La crescita di traffico è figlia del modello di sviluppo

Il digitale incarna la tendenza fondamentale del nostro tempo e di certo la sua implementazione è stata negli anni estremamente rapida, in particolare durante e a seguito del periodo pandemico, ma anche per risolvere necessità di ordine pratico, migliorare la competitività delle PMI e, più in generale, del nostro sistema Paese.

Proprio per questa serie di motivazioni, la crescita del consumo di dati non può essere attribuita esclusivamente al ruolo di queste aziende.

Inoltre, il sostegno ad un settore in crisi non può essere risolto semplicemente imponendo un costo alle imprese che creano servizi. Il cortocircuito teorico alla base di questo ragionamento si esplicita attraverso un semplice esempio: immaginiamo un passato in cui la crescente domanda di energia elettrica, e quindi l’aumento dei costi dovuto al loro mantenimento e alla loro implementazione, fosse stata traslata sulle imprese che realizzano phon, lavatrici e lavastoviglie.

In un simile scenario gli strumenti elettronici grazie ai quali la stessa domanda di energia, e quindi il valore generato dagli stessi fornitori, si accresce sarebbero stati tassati e incentivati a ridurre la propria produttività.

La chiave è nel beneficio reciproco

Bisogna invece reputare l’interdipendenza che si instaura tra i due servizi come un beneficio reciproco a vantaggio di entrambe le imprese. Infatti, ad una crescita di contenuti e applicazioni corrisponderà una maggiore richiesta di banda e, pertanto, un maggiore valore nella fornitura che può essere offerto al consumatore anche secondo diverse modalità e costi, in base al livello di prestazione offerto e individuando delle soglie minime di qualità del servizio. Semplicemente, ad una prestazione particolarmente elevata potrà corrispondere un costo maggiore.

Consumatore, il grande assente

In tutta questa riflessione però c’è un grande assente, il cittadino ancor prima che il consumatore. Possiamo considerare un’infrastruttura così essenziale solo in base al modello di business avanzato da grandi soggetti privati? La consultazione può pensare semplicemente ad ampliare la platea dei partecipanti privati senza riflettere sulla governance?

Ad oggi i termini del dibattito e, probabilmente, della regolamentazione sembrano proprio questi. Che vinca una posizione o l’opposta, in che modo il cittadino verrà tutelato?

Di certo può esserlo senza trasferire il contributo sul consumatore finale, tanto più in una società per la quale determinati servizi come la connettività si stanno compiendo passo dopo passo nella nobile veste di diritti.

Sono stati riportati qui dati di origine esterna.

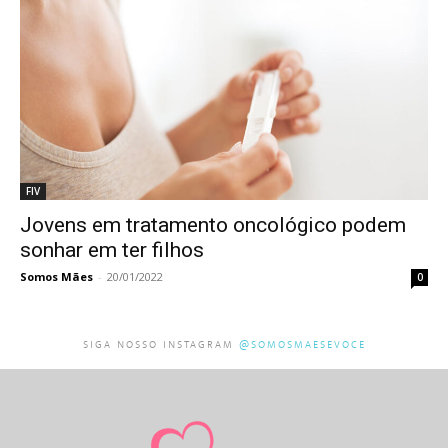
FIV
Jovens em tratamento oncológico podem
sonhar em ter filhos
Somos Mães
-
20/01/2022
0
SIGA NOSSO INSTAGRAM
@SOMOSMAESEVOCE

Ripensare il modello produttivo

Difficile di certo prefigurare un’alternativa che non sia un lasciar tutto così com’è. Si ritiene di certo necessario, ancor prima di questa consultazione o per mezzo di essa, discutere con tutti i soggetti interessati sul modello produttivo promosso e sulle modalità di partecipazione di istituzioni e privati ad un bene di diretto interesse della comunità.

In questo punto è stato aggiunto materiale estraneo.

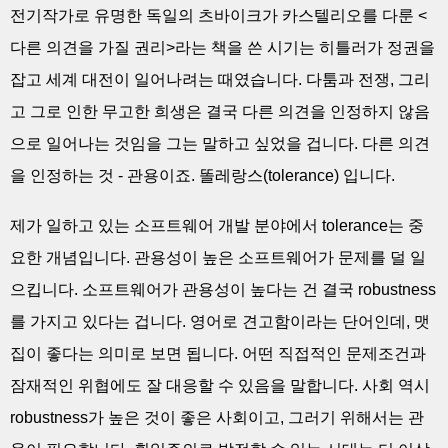
전기작가로 유명한 독일의 츠바이크가 카스텔리오를 다룬 <
다른 의견을 가질 권리>라는 책을 쓴 시기는 히틀러가 정권을
잡고 세계 대전이 일어나려는 때였습니다. 다툼과 전쟁, 그리
고 그로 인한 무고한 희생은 결국 다른 의견을 인정하지 않음
으로 일어나는 것임을 그는 말하고 싶었을 겁니다. 다른 의견
을 인정하는 것 - 관용이죠. 똘레랑스(tolerance) 입니다.
제가 일하고 있는 소프트웨어 개발 분야에서 tolerance는 중
요한 개념입니다. 관용성이 높은 소프트웨어가 문제를 덜 일
으킵니다. 소프트웨어가 관용성이 높다는 건 결국 robustness
를 가지고 있다는 겁니다. 영어로 견고함이라는 단어인데, 맷
집이 좋다는 의미로 보면 됩니다. 어떤 직접적인 문제조건과
잠재적인 위협에도 잘 대응할 수 있음을 말합니다. 사회 역시
robustness가 높은 것이 좋은 사회이고, 그러기 위해서는 관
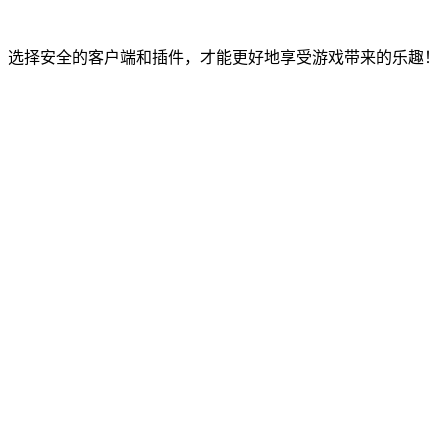
，选择安全的客户端和插件，才能更好地享受游戏带来的乐趣！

Forse, è proprio la veste di infrastruttura strategica e di bene comune che potrebbe dischiudere la strada verso la soluzione di questo intricato problema di contrappesi.

La stessa Unione Europea potrebbe valutare come suo diretto interesse la possibilità di intervenire in maniera più significativa nell’ottica di tutela e gestione di un complesso infrastrutturale vitale per lo sviluppo della società e dell’economia europea.

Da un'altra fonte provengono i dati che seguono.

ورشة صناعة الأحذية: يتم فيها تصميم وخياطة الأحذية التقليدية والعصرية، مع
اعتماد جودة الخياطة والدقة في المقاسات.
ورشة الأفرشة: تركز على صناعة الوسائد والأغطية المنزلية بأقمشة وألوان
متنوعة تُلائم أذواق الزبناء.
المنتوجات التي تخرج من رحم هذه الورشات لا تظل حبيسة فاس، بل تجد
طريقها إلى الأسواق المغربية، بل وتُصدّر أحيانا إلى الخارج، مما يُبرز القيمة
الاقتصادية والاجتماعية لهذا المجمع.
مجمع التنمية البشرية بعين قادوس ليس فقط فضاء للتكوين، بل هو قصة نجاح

In questa prospettiva sì che si potrebbe aprire un tavolo di confronto e valutare, nel pieno rispetto delle differenze e dei ruoli, le modalità di partecipazione di tutti i soggetti coinvolti.

Al di là di ragionamenti di più ampia natura, basterebbe di certo partire dal ridefinire i termini di un contributo che non appare pienamente giustificato se non dalla profonda crisi di un settore e, alla luce di quanto sostenuto, tenere a mente che la scelta di far pagare questo equo contributo agli OTT potrebbe andare contro gli interessi dei cittadini, delle istituzioni e di numerose imprese.

Infatti, investire di un doppio ruolo questi grandi soggetti potrebbe non essere la migliore soluzione nel lungo periodo, per nessuno.